In the early nineties I decided to learn about unix, and this was the first game I played after setting my first BSD box up. This is when I fell in love with unix.

Thanks for the game, to the original programmer(s) to all the people who have kept it alive. This program is special to me.



This was also the first computer game I ever played! It was on an HP 2000 computer running timeshared BASIC from a clunky teletype, in the early 1970s. The best part was that you could just type "LIST" and it would print out all the BASIC code - all the games on that machine were open source!

If the Klingons beat you, you'd get this disheartening message, which I remember to this day: "The Enterprise has been destroyed. The Federation will be conquered. You are dead."

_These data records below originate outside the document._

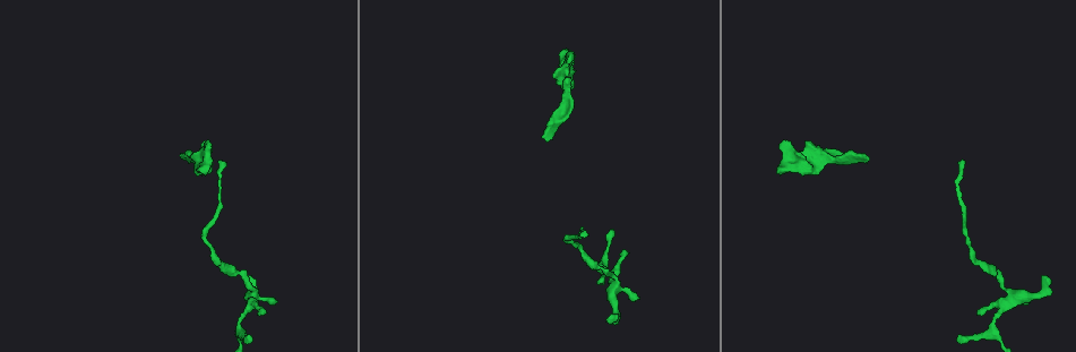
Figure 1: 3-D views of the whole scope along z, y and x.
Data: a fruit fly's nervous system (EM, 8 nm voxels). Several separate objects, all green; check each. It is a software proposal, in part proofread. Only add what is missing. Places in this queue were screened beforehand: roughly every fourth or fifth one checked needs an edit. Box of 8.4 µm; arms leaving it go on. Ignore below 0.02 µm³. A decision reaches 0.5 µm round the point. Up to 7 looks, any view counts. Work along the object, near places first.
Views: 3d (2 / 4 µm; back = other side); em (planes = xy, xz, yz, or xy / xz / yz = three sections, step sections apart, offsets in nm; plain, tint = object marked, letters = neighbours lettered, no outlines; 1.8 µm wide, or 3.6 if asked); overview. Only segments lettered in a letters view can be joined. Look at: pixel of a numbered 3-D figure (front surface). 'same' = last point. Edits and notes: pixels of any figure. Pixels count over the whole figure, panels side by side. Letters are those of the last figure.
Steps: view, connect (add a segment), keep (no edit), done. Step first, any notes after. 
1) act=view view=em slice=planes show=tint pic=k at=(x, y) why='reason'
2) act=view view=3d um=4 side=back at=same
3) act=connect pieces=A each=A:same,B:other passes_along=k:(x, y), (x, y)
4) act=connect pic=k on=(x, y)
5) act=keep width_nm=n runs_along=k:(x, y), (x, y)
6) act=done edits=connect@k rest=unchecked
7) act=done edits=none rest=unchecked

act=view view=em um=3.6 slice=planes show=letters pic=1 at=(550, 139) why='branch stops here'

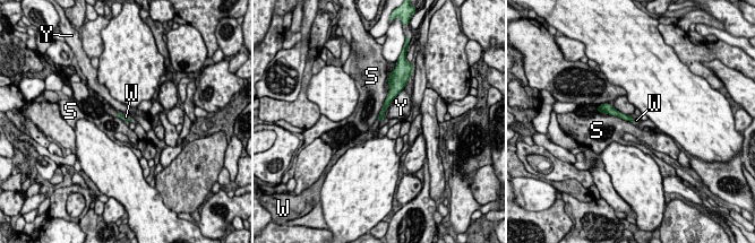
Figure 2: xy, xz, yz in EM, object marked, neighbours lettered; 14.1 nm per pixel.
act=connect pieces=W each=S:other,W:same,Y:other passes_along=2:(380, 116), (378, 120), (369, 135) found='it goes on there'

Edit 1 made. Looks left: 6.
act=view view=overview why='redraw'

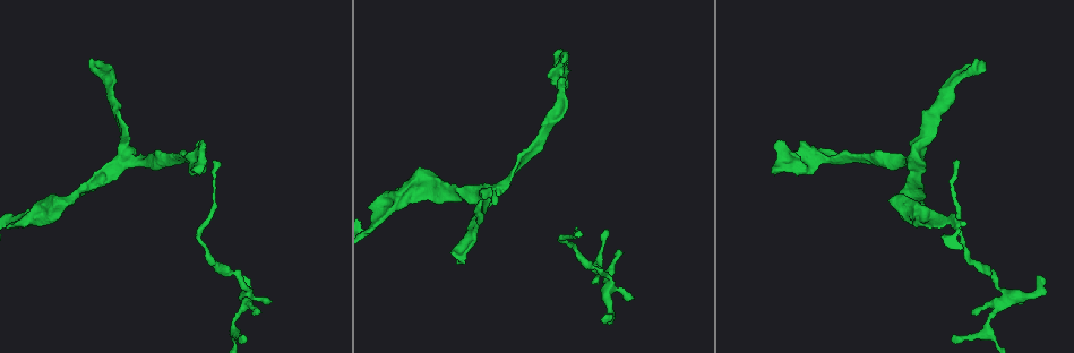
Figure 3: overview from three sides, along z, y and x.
act=view view=em slice=planes show=letters pic=3 at=(196, 172) why='branch stops here'

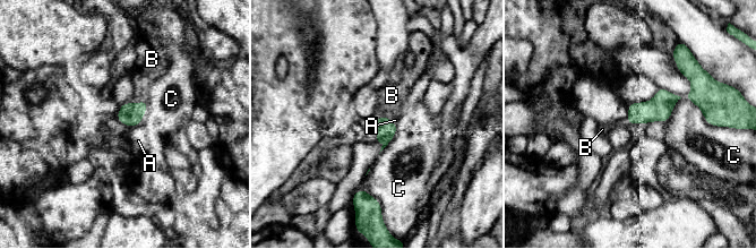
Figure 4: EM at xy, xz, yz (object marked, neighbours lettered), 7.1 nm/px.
act=connect pieces=B each=A:other,B:same,C:other found='it goes on there'

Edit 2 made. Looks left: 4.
act=view view=overview

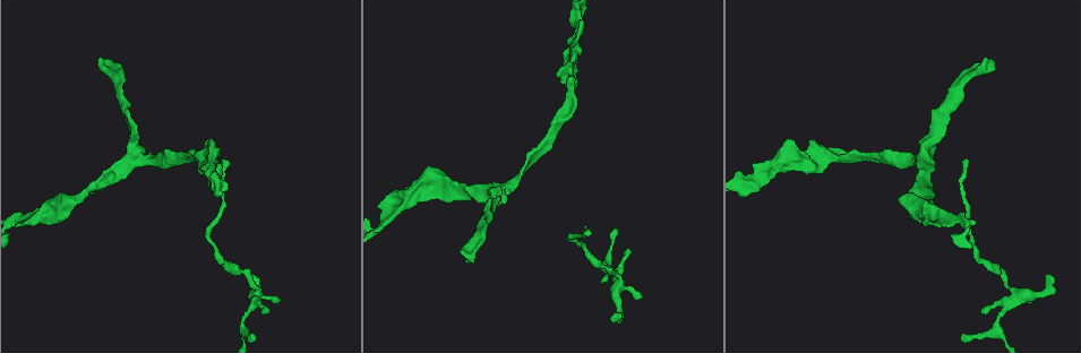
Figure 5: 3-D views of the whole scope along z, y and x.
act=view view=3d um=4 side=back pic=5 at=(923, 162) why='calibre changes'

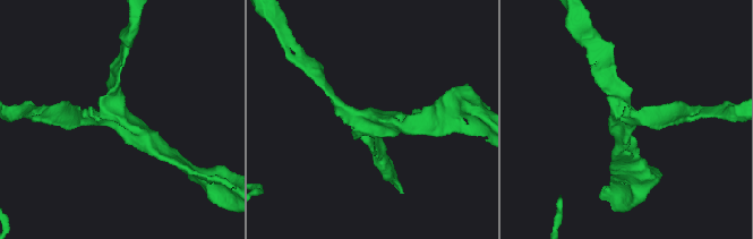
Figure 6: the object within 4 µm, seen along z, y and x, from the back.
act=view view=em slice=planes show=letters pic=6 at=(374, 117) arms=3 why='shape alone is not enough'

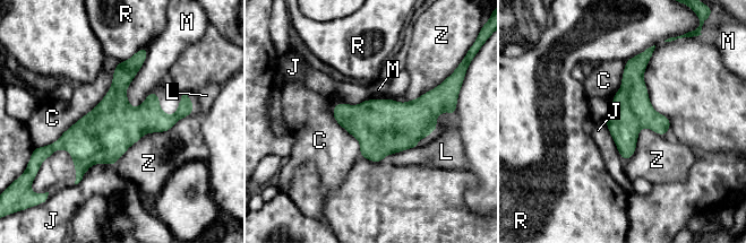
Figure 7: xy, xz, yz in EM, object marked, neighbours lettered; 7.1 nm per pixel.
act=keep each=C:other,J:other,L:other,M:other,R:other,Z:other border=7:(147, 46), (127, 87), (133, 107) found='no lettered segment goes on from it'

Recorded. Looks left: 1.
act=done edits=connect@2,connect@4 rest=unchecked

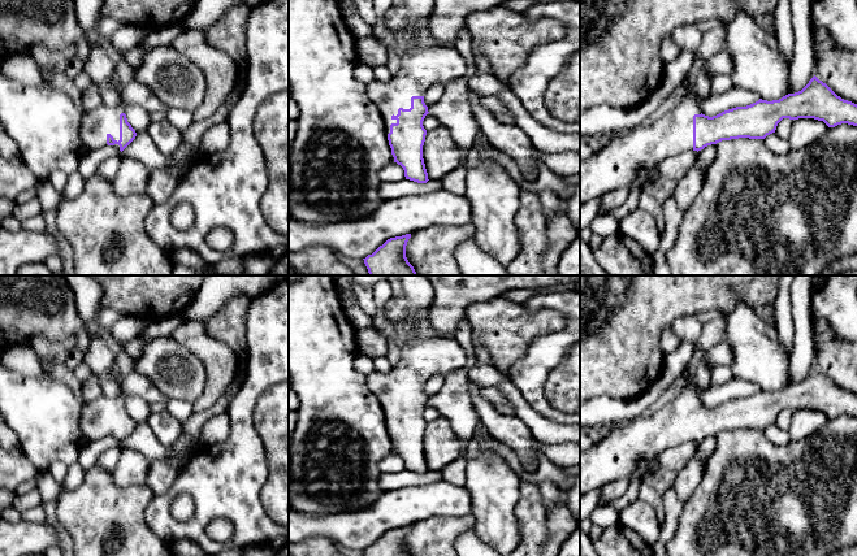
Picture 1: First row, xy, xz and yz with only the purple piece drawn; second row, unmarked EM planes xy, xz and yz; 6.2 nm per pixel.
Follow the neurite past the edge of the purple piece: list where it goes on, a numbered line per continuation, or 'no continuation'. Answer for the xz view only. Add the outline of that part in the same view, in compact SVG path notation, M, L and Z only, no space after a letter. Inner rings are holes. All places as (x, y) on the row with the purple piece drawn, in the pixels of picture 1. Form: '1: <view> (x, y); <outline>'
1: xz (424, 64); M421 36L407 40L401 69L391 79L367 84L368 97L380 110L386 134L390 125L397 123L391 116L397 116L399 108L410 109L412 96L424 96L434 84L446 86L466 70L467 64L455 48L423 42Z

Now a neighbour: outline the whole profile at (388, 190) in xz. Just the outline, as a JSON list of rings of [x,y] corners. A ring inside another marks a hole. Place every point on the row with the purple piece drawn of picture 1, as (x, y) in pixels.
[[[404,178],[399,182],[381,182],[378,187],[378,196],[384,201],[411,195],[420,195],[440,188],[440,182],[428,181],[427,183],[417,183]]]

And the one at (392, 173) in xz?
[[[394,161],[385,166],[380,171],[378,177],[381,182],[399,182],[406,178],[403,168]]]

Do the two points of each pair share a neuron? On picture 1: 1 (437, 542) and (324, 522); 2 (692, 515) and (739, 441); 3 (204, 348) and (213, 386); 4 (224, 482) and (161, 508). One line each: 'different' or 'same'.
1: different
2: same
3: same
4: same

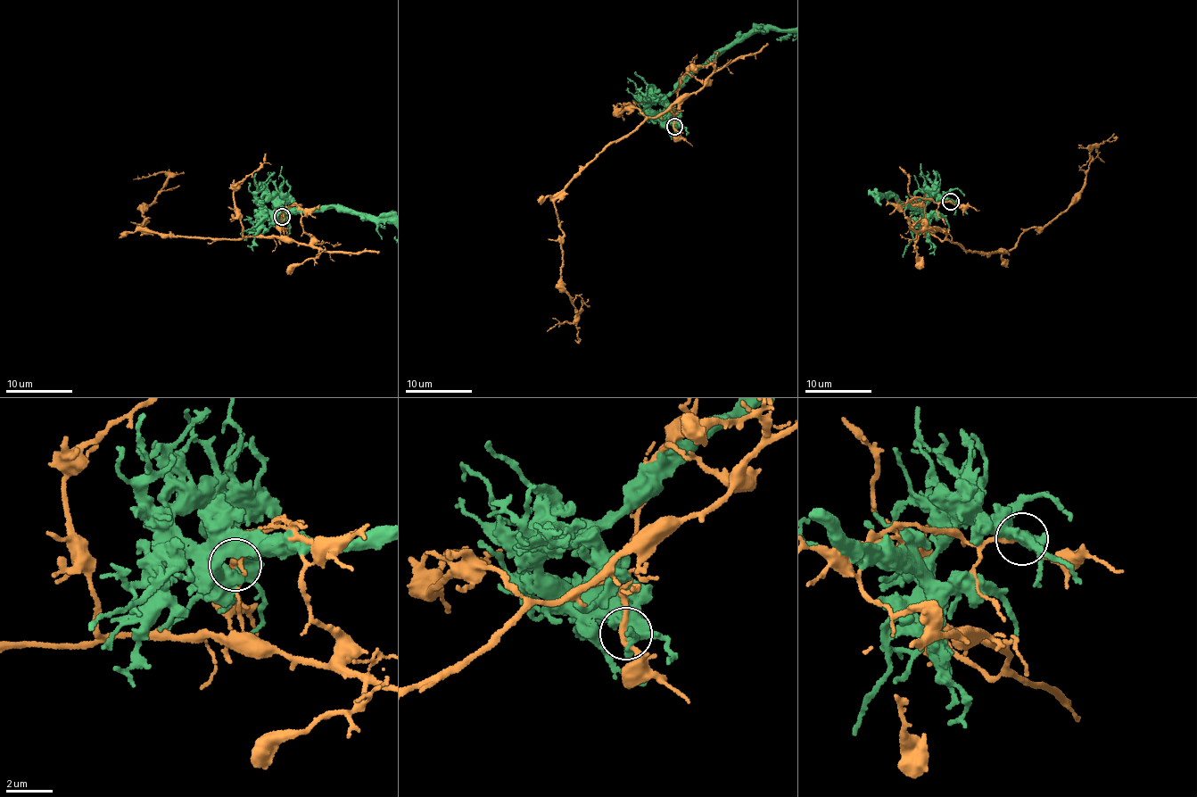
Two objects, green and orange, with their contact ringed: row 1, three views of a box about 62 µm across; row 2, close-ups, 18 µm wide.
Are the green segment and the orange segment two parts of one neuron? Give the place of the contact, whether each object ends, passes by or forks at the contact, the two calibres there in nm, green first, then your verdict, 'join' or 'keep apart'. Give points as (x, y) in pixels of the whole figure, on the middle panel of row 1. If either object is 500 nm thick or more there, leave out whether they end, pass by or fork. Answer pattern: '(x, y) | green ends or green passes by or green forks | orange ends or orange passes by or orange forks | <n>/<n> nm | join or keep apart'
(674, 126) | green forks | orange passes by | 420/240 nm | keep apart

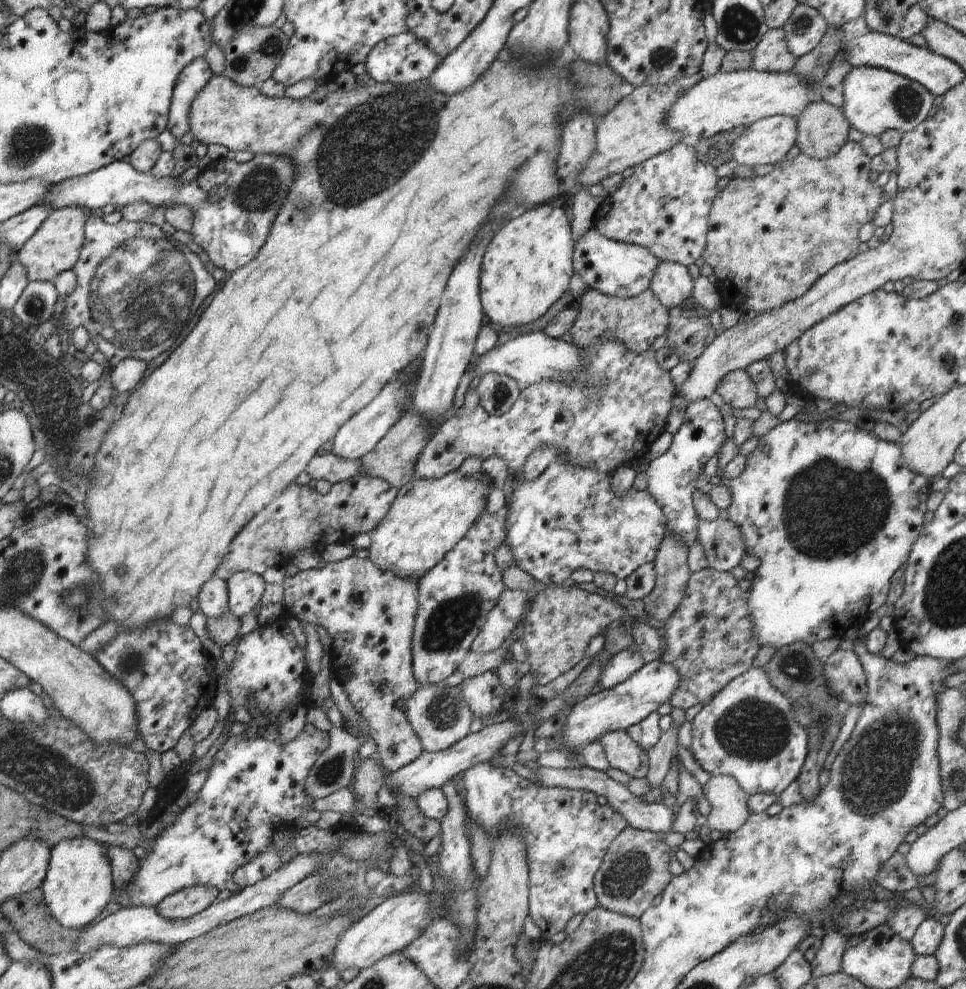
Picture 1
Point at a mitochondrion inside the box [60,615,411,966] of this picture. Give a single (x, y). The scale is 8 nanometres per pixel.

I also remember playing a car racing game on the same machine, and also a game about landing a spaceship on the moon (which, a few years later, I created a real-time version of on a 6800 microprocessor in machine language). But the Star Trek game was definitely the best one.


I remember all three, my father used to leave me at the console when he would take me to work on the weekends at IBM. Not sure that was system 3 or not.

Between that and reams of green bar to use at home for "artwork" I found my fascination with computers. Didn't hurt we had first generation IBM PCs and before then my father had about everything heath kit put out.


Wow, I also have fond memories of playing games on an HP 2000 running timeshared BASIC, except it was the mid 80s for me. A bit of Star Trek, but a lot of Angband, Advent, an ASCII first person rendered Dungeon crawl, and a ton of time spent on NOTES; a great message board ported from the Plato system.

I would skip school and hang out in the Terminal Room at the local college, playing games and writing programs. I never did finish High School, but I learned what I wanted to do when I grew up. Man I loved that machine.


Same here -- I played it in 1974 on an HP 2000F minicomputer via a teletype located in a converted janitor's closet at my high school.

The author mentions the lack of ability to renumber the lines in a BASIC program, but I'm quite sure there was a RENUM command that would do that.

In 1976 we got ADS (CRT) terminals in the computer lab, and once I figured out ESC-sequences, I had a shoot-em-up space ship game going. God I wish I still had the source code for that. :(


I believe 'Hunt the Wumpus' was the first game I played, but quickly followed by star trek. And then 'Eliza.' Geez, takes me back.

Star Trek was great because you could really lose yourself in it for a while. It was the start of my horrible game addiction!


I have a similar relationship to this game. As kids, my brother and I would stop by the computer lab at Peru State College and, when lucky, someone would dial the line printer terminal into Omaha. The few printouts we accumulated were treasured artifacts.